I have a year old PC with Circle Cosmo cabinet.Now I want to buy new HDD and want to add some fans.But the SMPS which came with cabinet has nothing on it except a barcode.How can I find it's Wattage and Power Rating?


----------



## Techn0crat (Jun 7, 2009)

Please help me.I can't even open it.It's still in warrenty


----------



## pimpom (Jun 7, 2009)

Have you looked at other sides of the SMPS box? Even if you could open the box, it wouldn't tell you anything about its power rating unless it's written on the inside, which is highly unlikely.

Anyway, hard disks don't use a lot of power (around 10W) and fans use even less (~3W).
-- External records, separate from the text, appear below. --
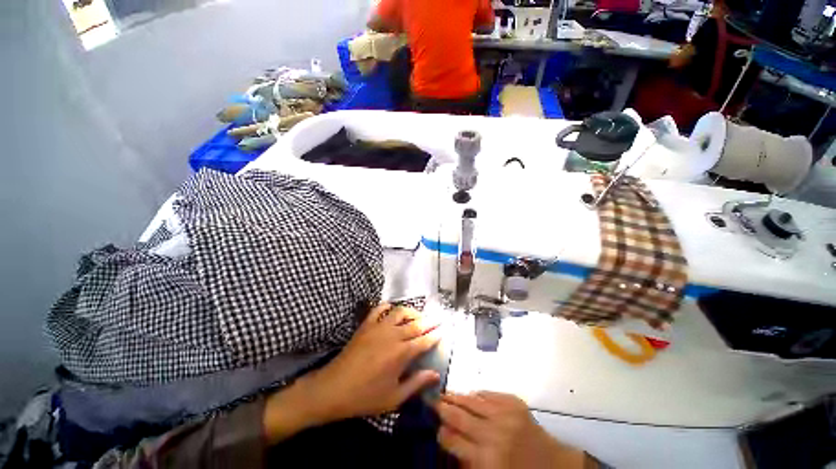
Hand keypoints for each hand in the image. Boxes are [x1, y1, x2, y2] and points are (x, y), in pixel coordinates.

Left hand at [263, 303, 440, 442]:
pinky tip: (392, 309)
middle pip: (416, 323)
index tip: (444, 330)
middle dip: (429, 320)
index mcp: (401, 354)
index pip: (424, 340)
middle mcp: (393, 335)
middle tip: (438, 318)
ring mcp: (378, 327)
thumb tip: (436, 374)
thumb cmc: (365, 397)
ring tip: (418, 316)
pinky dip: (387, 306)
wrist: (333, 389)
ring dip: (412, 311)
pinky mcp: (366, 325)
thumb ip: (416, 383)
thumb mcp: (394, 397)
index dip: (436, 334)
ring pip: (400, 312)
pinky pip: (379, 309)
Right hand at [436, 392, 579, 468]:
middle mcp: (492, 433)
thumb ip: (467, 460)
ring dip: (455, 396)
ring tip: (444, 393)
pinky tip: (468, 395)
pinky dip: (475, 394)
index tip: (435, 427)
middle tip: (431, 401)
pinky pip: (487, 393)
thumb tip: (447, 437)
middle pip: (458, 415)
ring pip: (470, 399)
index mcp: (485, 459)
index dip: (440, 432)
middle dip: (442, 408)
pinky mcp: (513, 402)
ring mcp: (503, 413)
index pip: (451, 440)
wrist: (554, 464)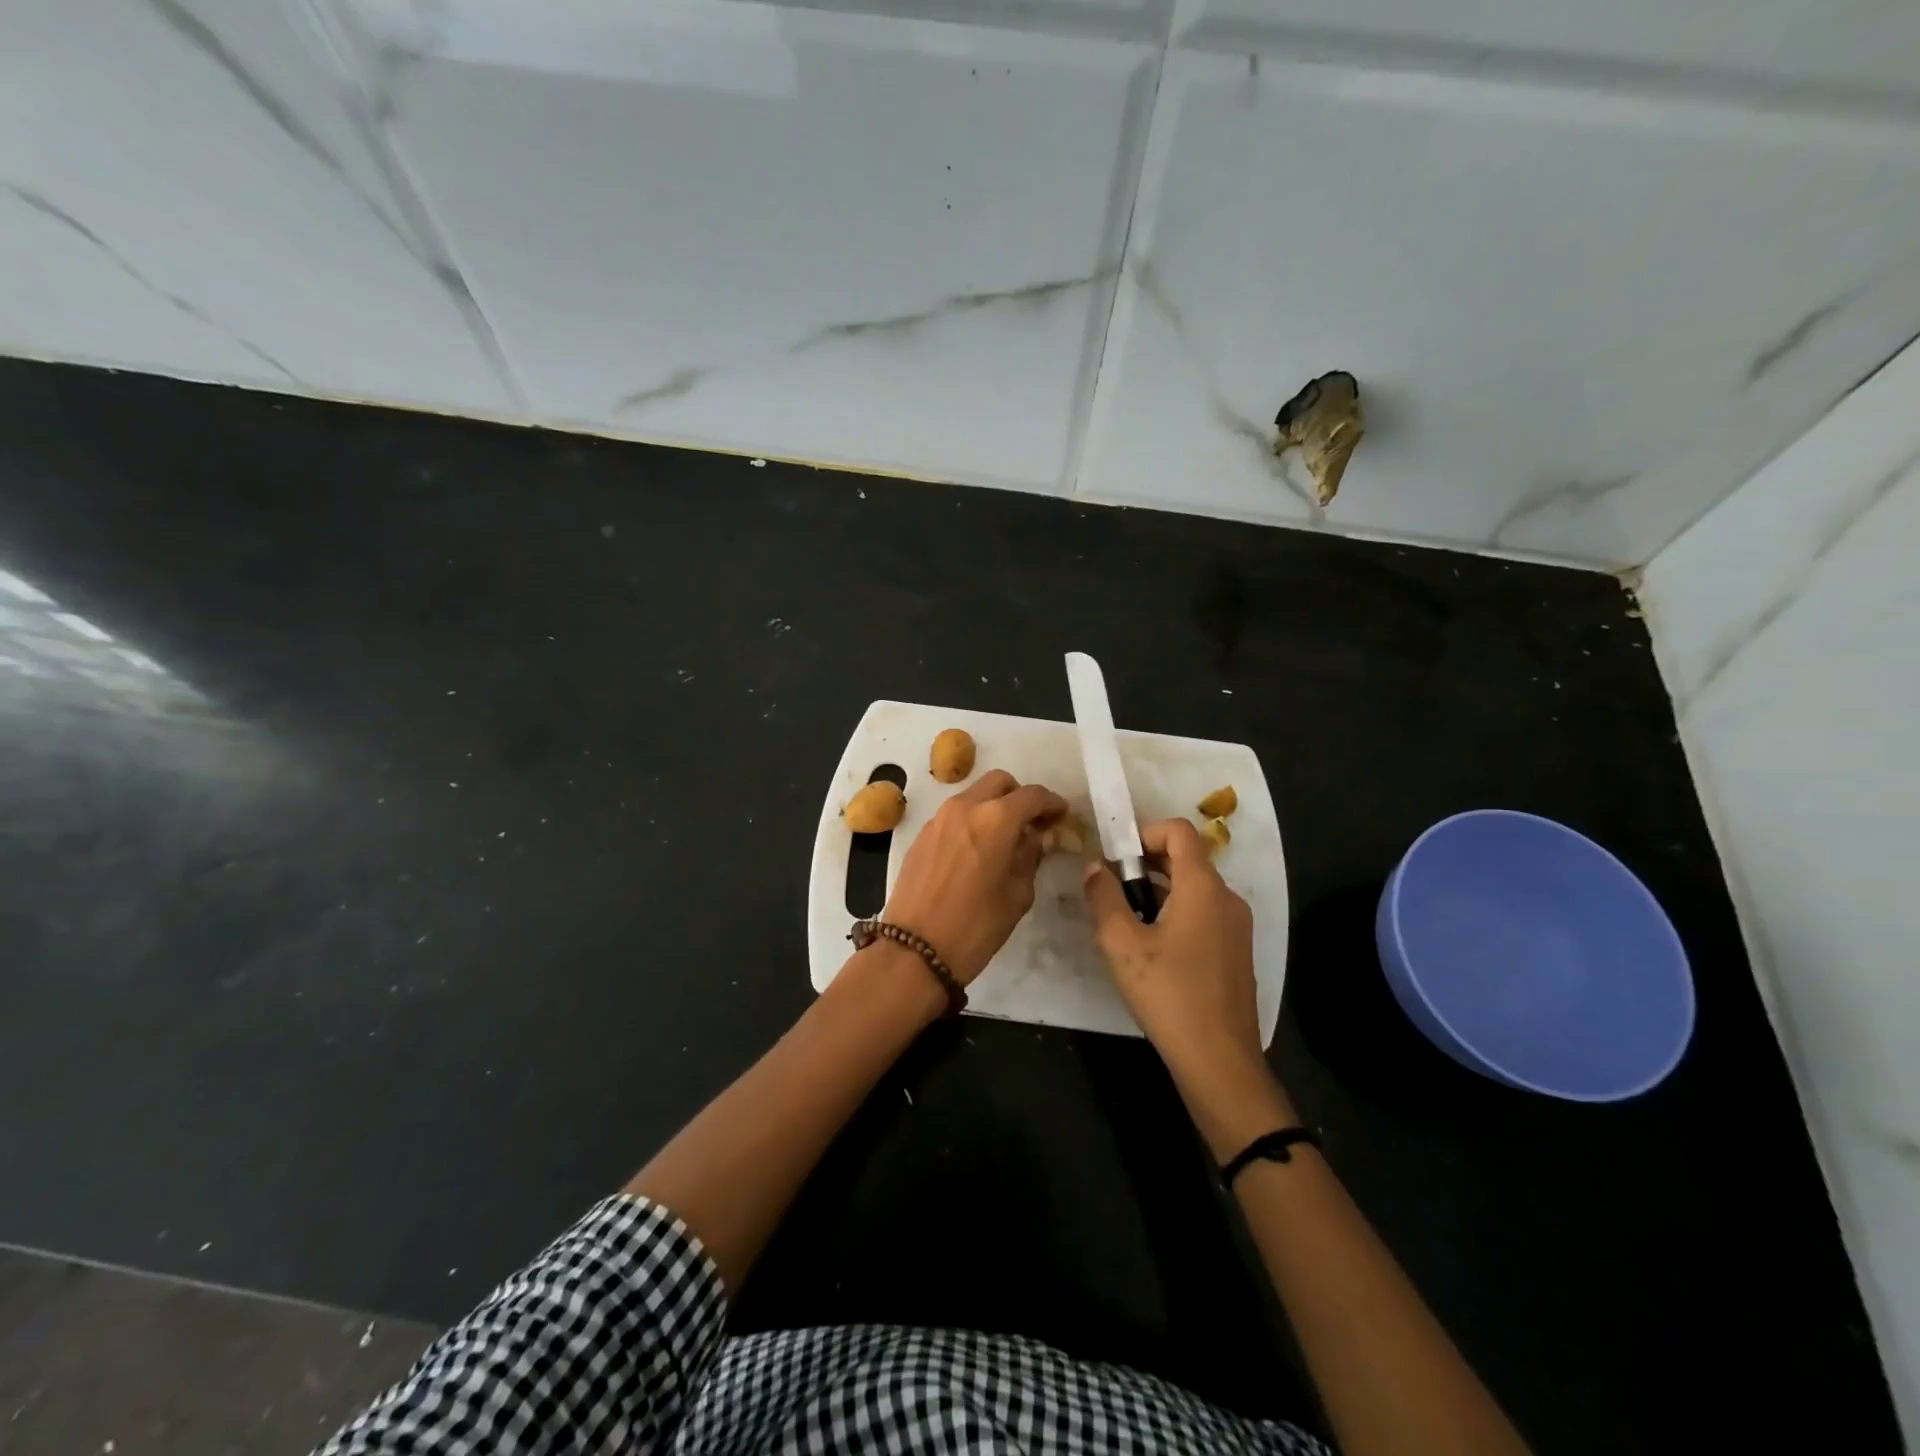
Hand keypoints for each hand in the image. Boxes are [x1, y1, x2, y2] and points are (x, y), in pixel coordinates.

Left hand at [883, 770, 1066, 983]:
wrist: (913, 950)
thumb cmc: (975, 926)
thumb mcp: (1017, 895)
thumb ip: (1030, 858)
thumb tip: (1036, 839)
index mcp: (995, 819)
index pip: (1032, 795)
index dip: (1052, 803)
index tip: (1062, 816)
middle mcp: (964, 807)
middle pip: (999, 782)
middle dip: (1020, 796)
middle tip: (1032, 824)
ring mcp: (938, 819)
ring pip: (973, 795)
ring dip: (993, 807)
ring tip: (1005, 839)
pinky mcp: (921, 835)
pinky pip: (954, 815)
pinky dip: (971, 821)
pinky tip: (977, 851)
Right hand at [1084, 819, 1292, 1149]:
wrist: (1219, 1060)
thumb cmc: (1168, 994)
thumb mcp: (1121, 944)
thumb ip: (1103, 897)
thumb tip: (1093, 866)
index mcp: (1202, 887)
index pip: (1179, 831)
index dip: (1145, 833)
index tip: (1116, 859)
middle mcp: (1227, 898)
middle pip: (1186, 858)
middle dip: (1146, 864)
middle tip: (1113, 892)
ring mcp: (1237, 926)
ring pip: (1195, 888)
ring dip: (1159, 891)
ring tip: (1128, 924)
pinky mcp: (1237, 951)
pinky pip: (1205, 913)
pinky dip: (1177, 913)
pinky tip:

So, unless your SMPS was just marginally enough to start with, adding a HDD and a fan should not be a problem.

If you described your configuration, it might give us an idea of what the electrical load is like at present.


----------



## Techn0crat (Jun 13, 2009)

Yes,I have looked around the SMPS box but nothings there
My configuration is:
CPU:Intel C2D E8550 (2.33 GHz)
MoBo:Intel DG33FB
RAM:Transcend 2GB 667 MHz
Sony DVD writer
and WD Cavier 250 GB HDD along with 1 front and 2 rear fans.


----------